I have been looking for some time, never could find many wood stocked versions they were all synthetic. I found this one so I grabbed it. Shes going to be my Home Defense weapon


----------



## MRslippery (Aug 7, 2007)

Picked one up this year also, but it has the plastic speed feed stock and it's the police slug version. Haven't taken it out yet to prove it out as the HD gun, my Glocks still have that primary duty. Post some range results when you have them.


----------



## ezbite (May 25, 2006)

nice, now you need a side saddle and some 00 buck. i didnt know smith made a shotgun. whats it hold?

heres my baby. mossberg 590. ive shot several shotgun challenges, hence the nickname "the devastator" !% tuff to miss with this monster. 

lets see some more.


----------



## Orlando (Apr 12, 2004)

S&W stopped making them years ago, I just found out its approx 35 years old. They had a very strong following not sure why S&W sold out their shotgun line. 
I have the 00 Buck but am actually looking for 1 buck. Tests show its a better load for HD. It holds 7+1 so I dont need a side saddle


----------



## SPEAKSUP (Feb 19, 2009)

I saw your post over on Shotgun World. Good to see you found what you are looking for. If I would have known that's what you where looking for I would have found you one. 

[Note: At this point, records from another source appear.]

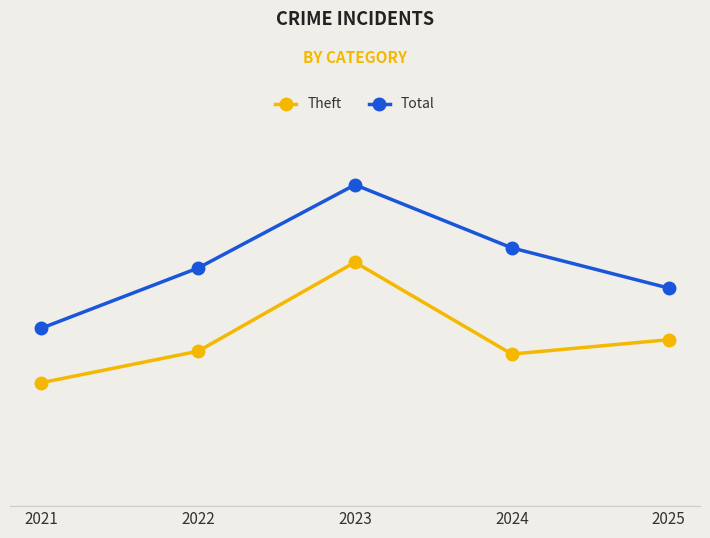

At which label does Total first exceed 83?

2023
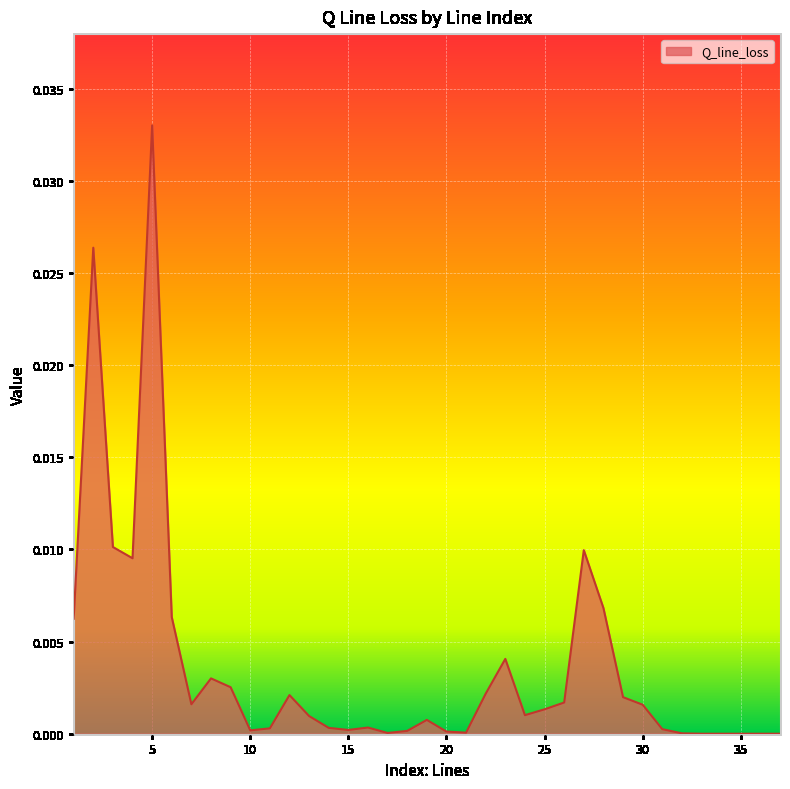

How many lines are shown in the chart?

1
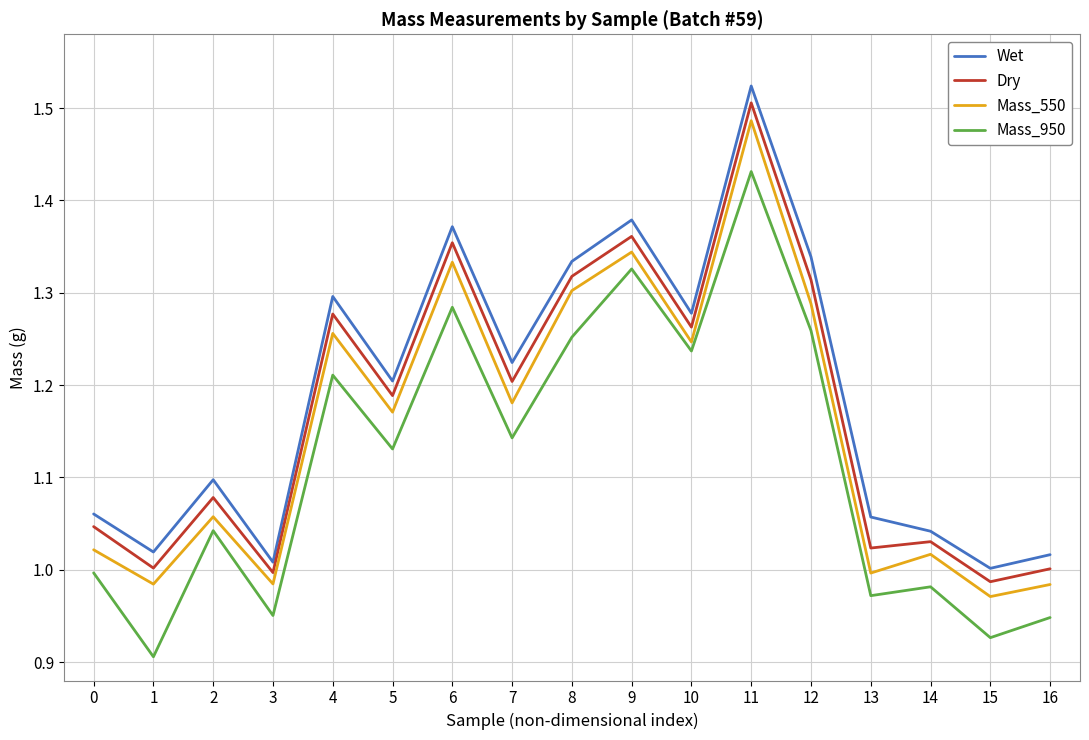

Between 0 and 4, which series saw the biggest shift?

Wet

Also don't forget about SGW it's a great site man. You will get along very well with all of us over there.


----------



## H2O Mellon (Apr 5, 2004)

Orlando, 

I know how you feel. For a couple years I was looking for a Remmington 1100 Tactical. I finally found one that I liked and for the right price a few months back. Never shot the darn thing though.... 

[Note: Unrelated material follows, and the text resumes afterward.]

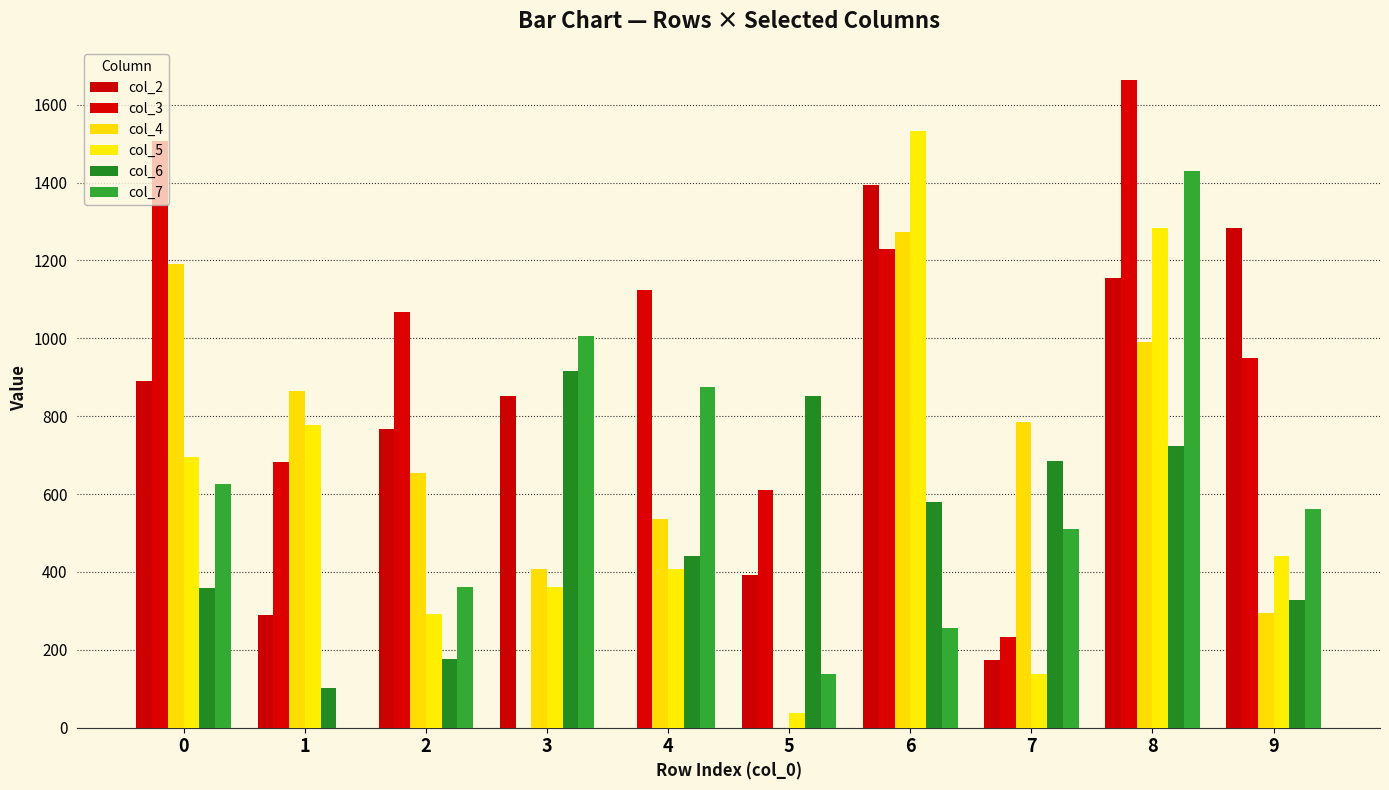

At which label is col_5 closest to 784?

1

I have a cool as heck Winchester Police shotgun (wooden stock and stainless receiver/barrell) that's the one that usually is the "Go-To" shotgun.


----------



## Orlando (Apr 12, 2004)

If you ever get the chance post a pic of the Winchester Police shotgun. I would love to see her


----------



## bonsai87 (Sep 17, 2007)

ahhh yes the wonderful home invader "silencer" haha  i keep a Remington 870 Tac-2 Shotgun 10 feet from my bed not to mention the glock g38 on my bed stand ....would mention some of my favorites in my arsenal...but according to our GOV im not suppose to have them...shhhhhh hahahah


----------